Ces dispositions étant discutées, les équipes techniques du Cercle – aidées par des représentants des pêcheries – se mettent à l’œuvre. Style a exigé que la pirogue soit taillée dans un tronc d’acacia. D’une vingtaine de mètres de long, l’embarcation est munie d’un mât et d’une voile triangulaire. L’équipage trié sur le volet.
L’expédition Kon Tiki prend la mer par une matinée idéale, sous la houlette du professeur chevauchant la proue, redingote écarlate, bottes de cavalier et bombe, un kaléidoscope en guise de lorgnette à l’œil. Le voyage n’est pas si long. Les courants sont favorables, la visibilité idéale. Par bonne brise, l’embarcation file trois nœuds. L’étendard du Cercle des Explorateurs Enthousiastes fait voler au vent du large notre devise : La Terre est plate comme une pièce de monnaie.
– Oh ! La merveille, le jardin bleu, le paradis de la mer ! dit Alexander Borgrave, Poète officiel du Cercle, assis sur le fond de la barque.
– Mais encore ? dit Arsène, surgi de l’écume pour s’asseoir sur un banc de nage.
L’homme-caméléon serre anxieusement l’avant-bras d’Alexander, qui doit lâcher son stylo Bic et considère le large, déconcerté. L’île à quelques encablures dans la baie est inhabitée, d’une faible superficie ; vignes sauvages ; oliviers ; pas mal de palmiers. A perte de vue, du côté du large, un tapis de piste bleu et silencieux. La pirogue est tirée sur le rivage, la voile affalée, un homme laissé de garde : Armand, de la comptabilité, un garçon blême aux yeux tendres et pensifs, qui reste seul, face à son destin.
4
On part reconnaître les lieux. Le président a dans l’idée de construire sur cet îlot inhospitalier, en face du vieux port de Rose-les-flots, un observatoire des mers, un casino ou une villa pour sa retraite. Les hommes ont emporté de l’eau potable, des biscuits de mer, du petit bétail, des graines et quelques fusils, lesquels ne sont d’aucune utilité puisqu’on trouve bien vite une agréable source d’eau douce, ombrée d’une végétation délicate, où viennent boire quelques pécaris si affables qu’ils se laissent caresser.

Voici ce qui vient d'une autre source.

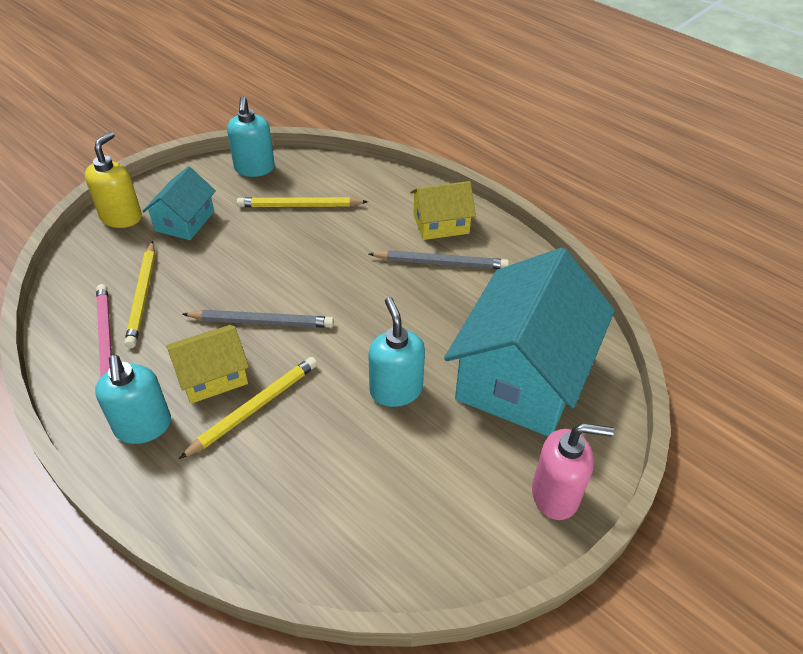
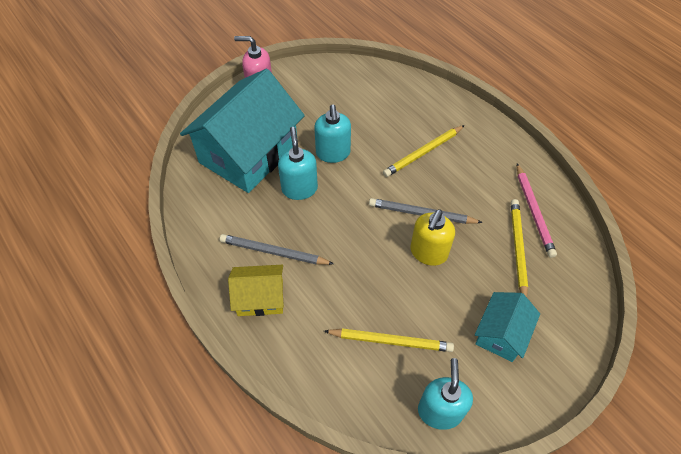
camera: 170 degrees left, 10 degrees up
(121, 217) = (565, 347): yellow soap dispenser -> yellow soap dispenser (428, 252)
(143, 427) = (490, 149): turquoise soap dispenser -> turquoise soap dispenser (299, 188)
(212, 376) = (452, 176): yellow house -> none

Il advient que vers midi, après le repas, les Explorateurs Enthousiastes, ayant traversé l’île en tous sens sans y trouver âme qui vive ni grand-chose qui présente le moindre intérêt, si ce n’est un fortin en ruines, comme ils reviennent à leur pirogue, s’aperçoivent que notre sentinelle a disparu et ils sont excessivement surpris de découvrir une empreinte de pied, parfaitement visible dans le sable mouillé. Le président, ayant mesuré la trace à l’aide de son mètre, dit :
– Polyphème !… De mémoire de cordonnier, seul le Cyclope a chaussé du 272.
– Du 272 ?
– Une pointure d’environ un mètre quatre-vingt…
Un bruit de pagaies l’alerte et il ne fait qu’un bond dans la pirogue qui prend déjà le large. Personne ne souhaite croiser la route d’un pareil énergumène. Nos hommes retraversent la baie à grande allure sur le dos des eaux bleutées, pagayant à rebrousse-vagues, les vents étant contraires, non sans croiser une caravelle, toutes voiles dehors, deux caraques portugaises, trois bricks de sa gracieuse majesté aux voilures faseyant fièrement, une flottille de boutres arabes, pleine de chrétiens enchaînés aux rames, et même une trière athénienne, bondée d’archers, ce qui prouve bien que c’est une pure chance s’ils cinglent vers l’entrée du petit port de Rose-les-flots, ramant avec une telle vélocité qu’ils s’enfoncent dans le chenal principal et vont se cogner contre une écluse rouillée aux contreforts de hautes montagnes bleues qui paraissent inaccessibles.